Was ist Absorbtionstrocknung mit Glykol?

Dieses Verfahren kommt in Verbindung mit Erdgas zur Anwendung. Es wird im Absorber mit dem dickflüssigen Stoff Triethylenglykol (TEG) zusammengebracht.

Das TEG entzieht dem Gas Wasser, und während der Absorptionstrocknung mit Glykol fließt ein Gegenstrom. Dabei fließt das Gas von unten nach oben durch den Absorber, oben wird das Glykol hinzu gegeben, was dann unten wieder dem Gasstrom dann unten wieder entzogen wird. Dieses Glykol wird nun per Regeneration neu aufbereitet, indem man aufgenommenes Wasser und Kohlenwasserstoffe daraus entfernt. Das übernimmt ein so genannter Reboiler. Diese Gase heißen jetzt Brüdengase und werden in einer Destillationskolonne von dem verdampften Glykol und dem Wasser isoliert, sodass nur noch getrocknetes Gas übrig bleibt.

Absorbtionstrocknung mit Glykol: Das Verfahren spart Brenngas

Ein Erdgasbrenner heizt den Reboiler an.
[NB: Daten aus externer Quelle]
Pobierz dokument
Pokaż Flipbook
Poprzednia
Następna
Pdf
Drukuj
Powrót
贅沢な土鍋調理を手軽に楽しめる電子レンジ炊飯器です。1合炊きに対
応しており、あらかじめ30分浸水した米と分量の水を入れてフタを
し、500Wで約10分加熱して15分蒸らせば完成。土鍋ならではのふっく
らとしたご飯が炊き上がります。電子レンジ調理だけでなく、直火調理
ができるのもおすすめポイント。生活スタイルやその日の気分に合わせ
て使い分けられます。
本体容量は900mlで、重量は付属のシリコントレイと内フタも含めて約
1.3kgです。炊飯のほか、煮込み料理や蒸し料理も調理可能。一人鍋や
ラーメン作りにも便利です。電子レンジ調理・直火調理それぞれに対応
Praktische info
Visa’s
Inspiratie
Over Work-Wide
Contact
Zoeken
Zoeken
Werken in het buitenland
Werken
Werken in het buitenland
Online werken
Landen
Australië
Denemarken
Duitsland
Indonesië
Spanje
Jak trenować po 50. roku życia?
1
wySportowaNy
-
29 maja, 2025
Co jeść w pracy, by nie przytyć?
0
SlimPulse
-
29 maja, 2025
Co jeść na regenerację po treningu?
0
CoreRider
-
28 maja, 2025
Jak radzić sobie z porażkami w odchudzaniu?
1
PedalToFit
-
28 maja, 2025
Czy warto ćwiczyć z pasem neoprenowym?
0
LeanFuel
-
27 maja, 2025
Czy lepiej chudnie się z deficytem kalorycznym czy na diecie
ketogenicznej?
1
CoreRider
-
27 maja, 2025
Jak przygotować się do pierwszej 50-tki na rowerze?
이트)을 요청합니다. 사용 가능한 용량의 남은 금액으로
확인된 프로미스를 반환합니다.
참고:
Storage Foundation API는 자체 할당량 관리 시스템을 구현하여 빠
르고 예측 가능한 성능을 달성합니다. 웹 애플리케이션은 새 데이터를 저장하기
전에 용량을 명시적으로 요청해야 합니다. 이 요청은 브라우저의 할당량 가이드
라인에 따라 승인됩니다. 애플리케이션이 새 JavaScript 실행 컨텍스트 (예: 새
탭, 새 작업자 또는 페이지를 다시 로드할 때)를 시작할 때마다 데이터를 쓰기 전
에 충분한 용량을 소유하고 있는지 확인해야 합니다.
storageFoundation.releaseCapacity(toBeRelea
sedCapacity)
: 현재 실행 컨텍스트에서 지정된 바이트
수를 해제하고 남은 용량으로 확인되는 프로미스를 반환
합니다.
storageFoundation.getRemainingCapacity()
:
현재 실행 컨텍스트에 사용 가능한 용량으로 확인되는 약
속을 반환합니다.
In neueren Systemen kommt dabei ein Wärmeüberträger zum Einsatz, der mit Rauchgas versorgt wird, das in einer speziellen Brennkammer erzeugt wurde. In dieser Kammer werden außerdem während der Absorptionstrocknung mit Glykol die Brüdengase verbrannt, sodass man weniger Brenngas braucht. Ein großer Vorteil der Brüdengase bei der ist, dass sie nicht durch aufwändige Verfahren kondensiert und dann entsorgt werden müssen.